A developer may soon be able to tear down that house next door and replace it with multifamily apartments or condos and you couldn’t stop it, under the new comprehensive plan labeled Thrive Montgomery 2050. The plan is poised to take effect for much of Montgomery County if the County Council votes to approve it Tuesday.
The council intends to proceed with this vote, notwithstanding the turmoil at the Montgomery County Planning Board that led to the resignation of the entire board last week. Unless homeowners protest between now and the vote, a majority of the council is expected to approve it.
While Thrive doesn’t itself accomplish the rezoning of single-family neighborhoods, it provides the basis for doing so, and amendments to zoning rules are waiting in the wings to implement it.
That means it’s possible that developers could locate duplexes, triplexes or quadplexes (four-unit apartment buildings) on many properties within 1 mile of a Metro or light-rail station, or within a quarter-mile of a “growth corridor” (e.g., Wisconsin, Connecticut, Georgia and New Hampshire avenues; and River, Colesville, Randolph and Veirs Mill roads, among others), according to the recommendations of county planners.

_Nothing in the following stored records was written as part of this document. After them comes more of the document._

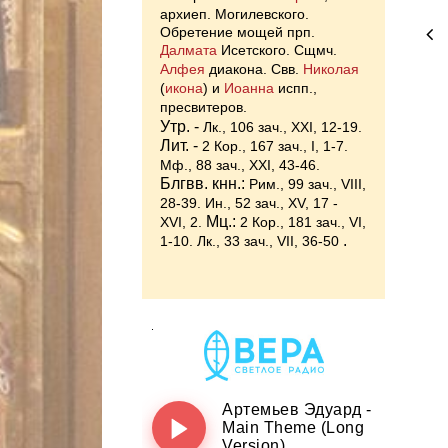
архиеп. Могилевского.
Обретение мощей прп.
Далмата
Исетского. Сщмч.
Алфея
диакона. Свв.
Николая
(
икона
) и
Иоанна
испп.,
пресвитеров.
Утр. -
Лк., 106 зач., XXI, 12-19.
Лит. -
2 Кор., 167 зач., I, 1-7.
Мф., 88 зач., XXI, 43-46.
Блгвв. кнн.:
Рим., 99 зач., VIII,
28-39.
Ин., 52 зач., XV, 17 -
Мц.:
XVI, 2.
2 Кор., 181 зач., VI,
.
1-10.
Лк., 33 зач., VII, 36-50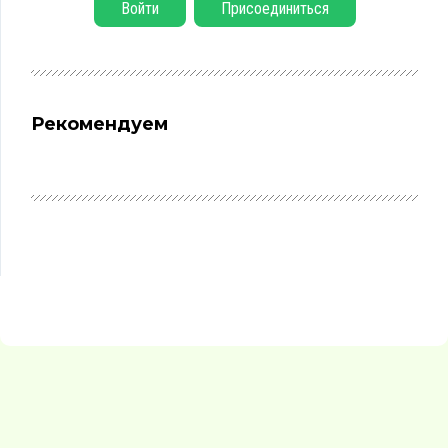
Войти
Присоединиться
Рекомендуем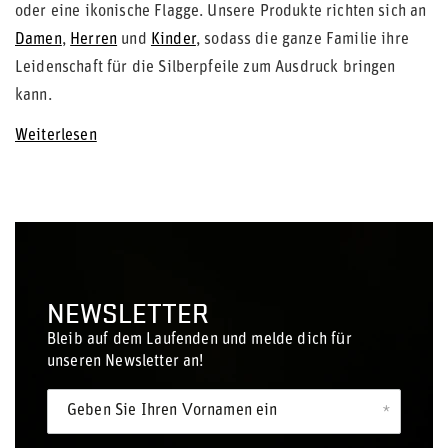
oder eine ikonische Flagge. Unsere Produkte richten sich an
Damen
,
Herren
und
Kinder
, sodass die ganze Familie ihre
Leidenschaft für die Silberpfeile zum Ausdruck bringen
kann.
Weiterlesen
NEWSLETTER
Bleib auf dem Laufenden und melde dich für
unseren Newsletter an!
Geben Sie Ihren Vornamen ein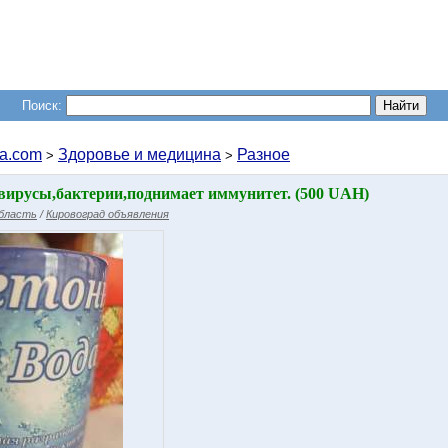
Поиск:
a.com
Здоровье и медицина
Разное
>
>
вирусы,бактерии,поднимает иммунитет. (500 UAH)
область
/
Кировоград объявления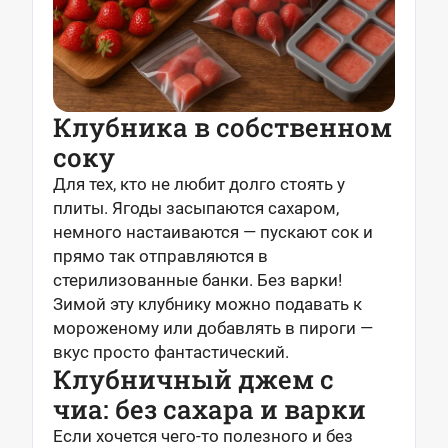
Клубника в собственном
соку
Для тех, кто не любит долго стоять у
плиты. Ягоды засыпаются сахаром,
немного настаиваются — пускают сок и
прямо так отправляются в
стерилизованные банки. Без варки!
Зимой эту клубнику можно подавать к
мороженому или добавлять в пироги —
вкус просто фантастический.
Клубничный джем с
чиа: без сахара и варки
Если хочется чего-то полезного и без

Builders could replace homes “as of right,” i.e., without notice or input from neighbors. No requirements for compatibility with the neighborhood would apply. No consideration need be given to strains on street parking, traffic, school capacity, etc.
The new housing would not help meet the acute need in the county for affordable housing; rather, studies have shown that condos would likely sell for at least $850,000 and rents would be comparably high. Instead, helter-skelter multifamily projects would destroy the character of the single-family home neighborhoods that have made Montgomery County such a desirable place to live.
Building apartments in established single-family home neighborhoods is not a sensible way to increase the total number of housing units in the county. Rather, higher-density projects should be planned closer to transit, without ruining single-family home neighborhoods.
County Executive Marc Elrich is strongly lobbying the council against the proposal, but does not have veto power. Yet the council seems determined to plunge ahead and adopt Thrive Montgomery 2050 even though it has given insufficient opportunity for public comment on the final language.
For example, in a recent work session, the council staff stated that it had received comments only from two pro-developer groups. But there had been extensive comments on very similar language in the previous draft. And in a Sept. 19 letter, 32 community groups also urged the council to pause consideration of Thrive Montgomery 2050 to allow additional input on multiple aspects of the proposal.
Concerned residents should contact members of the County Council, both from their districts and the at-large members, to protest adoption of Thrive Montgomery 2050 prior to Tuesday’s vote. The rezoning proposal in its current form lacks significant benefit and threatens significant adverse consequences to our single-family residential neighborhoods. It certainly deserves further study.
Daniel S. Koch is a retired attorney living in Chevy Chase.